What you should do: Each line below from the one containing "2:30 PM - 3:00" through the one containing "link:labs/labaccess.adoc[Get Environment Access]" is to be given again exactly, and no line outside that span.

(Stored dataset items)
================================
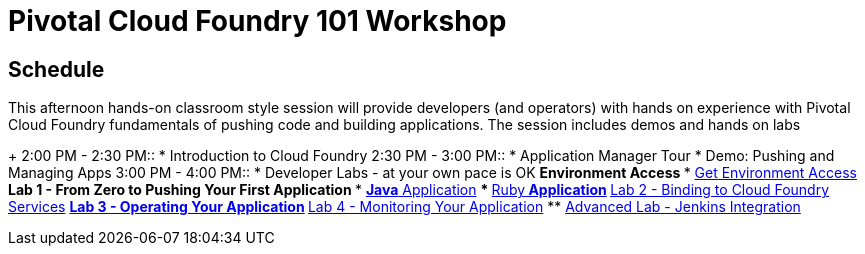= Pivotal Cloud Foundry 101 Workshop

== Schedule

This afternoon hands-on classroom style session will provide developers (and operators) with hands on experience with Pivotal Cloud Foundry fundamentals of pushing code and building applications. The session includes demos and hands on labs
+
2:00 PM - 2:30 PM::
 * Introduction to Cloud Foundry
2:30 PM - 3:00 PM::
 * Application Manager Tour
 * Demo: Pushing and Managing Apps
3:00 PM - 4:00 PM:: 
 * Developer Labs - at your own pace is OK
 ** Environment Access
 *** link:labs/labaccess.adoc[Get Environment Access]
 ** Lab 1 - From Zero to Pushing Your First Application
 *** link:labs/lab1/lab.adoc[**Java** Application]
 *** link:labs/lab1/lab-ruby.adoc[**Ruby** Application]
 ** link:labs/lab2/lab.adoc[Lab 2 - Binding to Cloud Foundry Services]
 ** link:labs/lab3/lab.adoc[Lab 3 - Operating Your Application]
 ** link:labs/lab4/lab.adoc[Lab 4 - Monitoring Your Application]
** link:labs/lab5/continuous-delivery-lab.adoc[Advanced Lab - Jenkins Integration]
================================
Response area:
2:30 PM - 3:00 PM::
 * Application Manager Tour
 * Demo: Pushing and Managing Apps
3:00 PM - 4:00 PM:: 
 * Developer Labs - at your own pace is OK
 ** Environment Access
 *** link:labs/labaccess.adoc[Get Environment Access]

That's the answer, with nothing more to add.